* Required work: In how many lines of the listing does the string "yang" appear? Give only the number.

* Material to process:

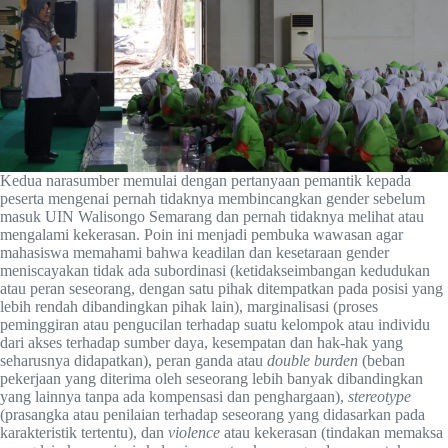
Kedua narasumber memulai dengan pertanyaan pemantik kepada
peserta mengenai pernah tidaknya membincangkan gender sebelum
masuk UIN Walisongo Semarang dan pernah tidaknya melihat atau
mengalami kekerasan. Poin ini menjadi pembuka wawasan agar
mahasiswa memahami bahwa keadilan dan kesetaraan gender
meniscayakan tidak ada subordinasi (ketidakseimbangan kedudukan
atau peran seseorang, dengan satu pihak ditempatkan pada posisi yang
lebih rendah dibandingkan pihak lain), marginalisasi (proses
peminggiran atau pengucilan terhadap suatu kelompok atau individu
dari akses terhadap sumber daya, kesempatan dan hak-hak yang
seharusnya didapatkan), peran ganda atau
double burden
(beban
pekerjaan yang diterima oleh seseorang lebih banyak dibandingkan
yang lainnya tanpa ada kompensasi dan penghargaan),
stereotype
(prasangka atau penilaian terhadap seseorang yang didasarkan pada
karakteristik tertentu), dan
violence
atau kekerasan (tindakan memaksa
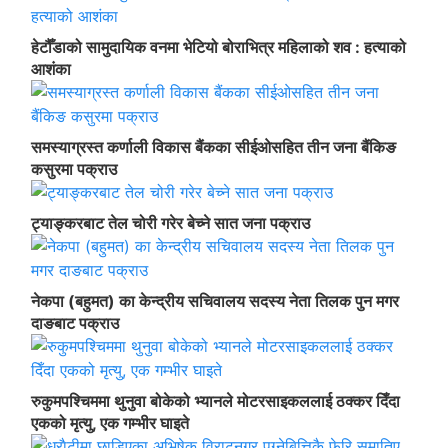
हेटौँडाको सामुदायिक वनमा भेटियो बोराभित्र महिलाको शव : हत्याको
आशंका
समस्याग्रस्त कर्णाली विकास बैंकका सीईओसहित तीन जना बैंकिङ
कसुरमा पक्राउ
ट्याङ्करबाट तेल चोरी गरेर बेच्ने सात जना पक्राउ
नेकपा (बहुमत) का केन्द्रीय सचिवालय सदस्य नेता तिलक पुन मगर
दाङबाट पक्राउ
रुकुमपश्चिममा थुनुवा बोकेको भ्यानले मोटरसाइकललाई ठक्कर दिँदा
एकको मृत्यु, एक गम्भीर घाइते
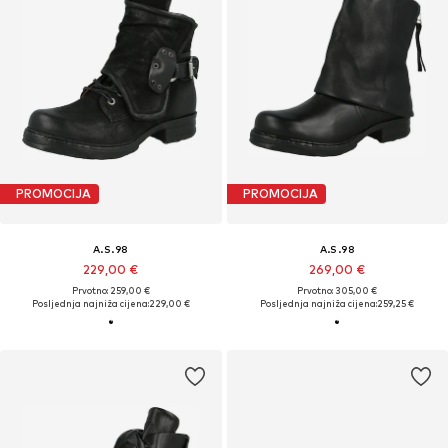
PROMOCIJA
PROMOCIJA
A.S.98
A.S.98
229,00 €
269,00 €
Prvotno: 259,00 €
Prvotno: 305,00 €
Posljednja najniža cijena:
229,00 €
Posljednja najniža cijena:
259,25 €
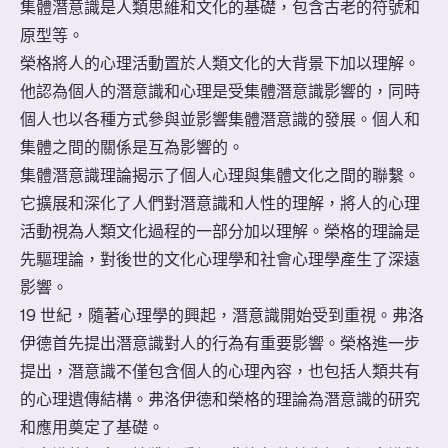
集體潛意識是人類思維和文化的基礎，包含古老的符號和
原型等。
榮格將人的心理活動置於人類文化的大背景下加以理解。
他認為個人的潛意識和心理是受集體潛意識影響的，同時
個人也以各種方式參與並影響集體潛意識的發展。個人和
集體之間的關係是互為影響的。
集體潛意識理論揭示了個人心理與集體文化之間的聯繫。
它擴展和深化了人們對潛意識和人性的理解，將人的心理
活動視為人類文化過程的一部分加以理解。榮格的理論是
先驅理論，對後世的文化心理學和社會心理學產生了深遠
影響。
19 世紀，隨著心理學的興起，潛意識開始受到重視。弗洛
伊德首先提出潛意識對人的行為有重要影響。榮格進一步
提出，潛意識不僅包含個人的心理內容，也包括人類共有
的心理遺傳結構。弗洛伊德和榮格的理論為潛意識的研究
和應用奠定了基礎。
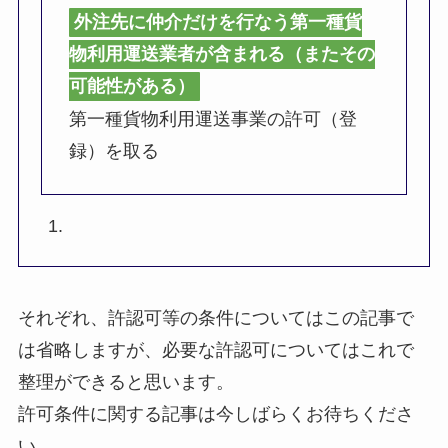
外注先に仲介だけを行なう第一種貨
物利用運送業者が含まれる（またその
可能性がある）
第一種貨物利用運送事業の許可（登
録）を取る
それぞれ、許認可等の条件についてはこの記事で
は省略しますが、必要な許認可についてはこれで
整理ができると思います。
許可条件に関する記事は今しばらくお待ちくださ
い。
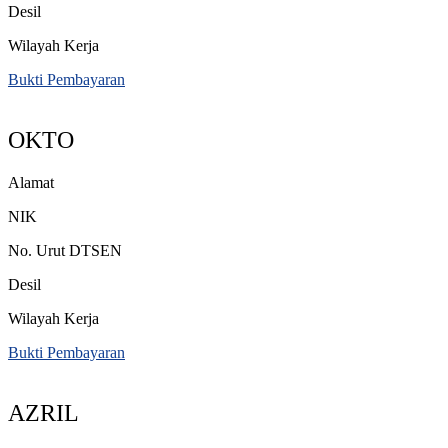
Desil
Wilayah Kerja
Bukti Pembayaran
OKTO
Alamat
NIK
No. Urut DTSEN
Desil
Wilayah Kerja
Bukti Pembayaran
AZRIL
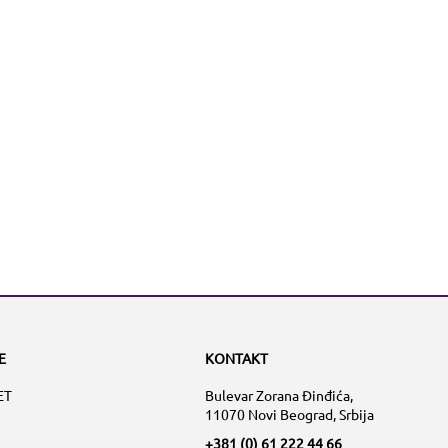
E
KONTAKT
ET
Bulevar Zorana Đinđića,
11070 Novi Beograd, Srbija
+381 (0) 61 222 44 66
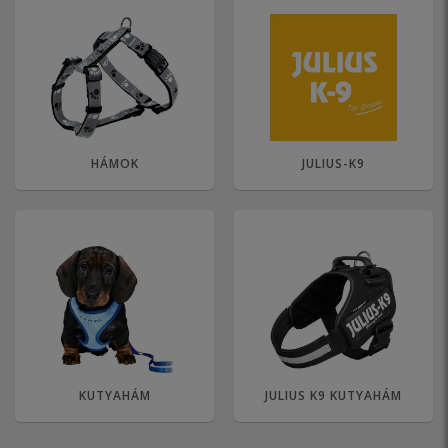
HÁMOK
JULIUS-K9
KUTYAHÁM
JULIUS K9 KUTYAHÁM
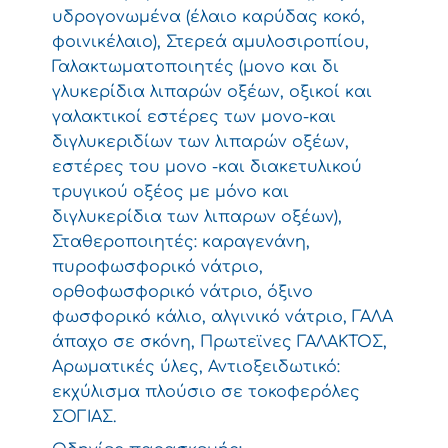
υδρογονωμένα (έλαιο καρύδας κοκό,
φοινικέλαιο), Στερεά αμυλοσιροπίου,
Γαλακτωματοποιητές (μονο και δι
γλυκερίδια λιπαρών οξέων, οξικοί και
γαλακτικοί εστέρες των μονο-και
διγλυκεριδίων των λιπαρών οξέων,
εστέρες του μονο -και διακετυλικού
τρυγικού οξέος με μόνο και
διγλυκερίδια των λιπαρων οξέων),
Σταθεροποιητές: καραγενάνη,
πυροφωσφορικό νάτριο,
ορθοφωσφορικό νάτριο, όξινο
φωσφορικό κάλιο, αλγινικό νάτριο, ΓΑΛΑ
άπαχο σε σκόνη, Πρωτεϊνες ΓΑΛΑΚΤΟΣ,
Αρωματικές ύλες, Αντιοξειδωτικό:
εκχύλισμα πλούσιο σε τοκοφερόλες
ΣΟΓΙΑΣ.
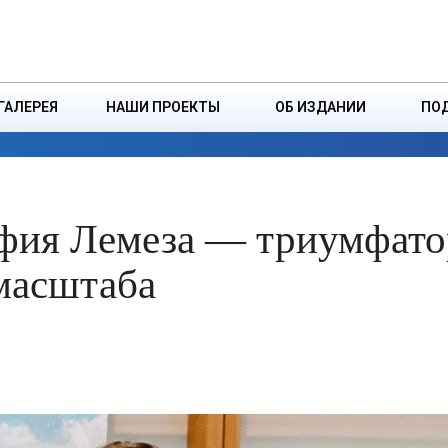
ДЗІНСТВА
БОРИСОВСКАЯ Р
ГАЛЕРЕЯ
НАШИ ПРОЕКТЫ
ОБ ИЗДАНИИ
ПО
ЭКОНОМИКА
ВЛАСТЬ
БЕЗОПАСНОСТЬ
офия Лемеза — триумфат
масштаба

* Response box: 5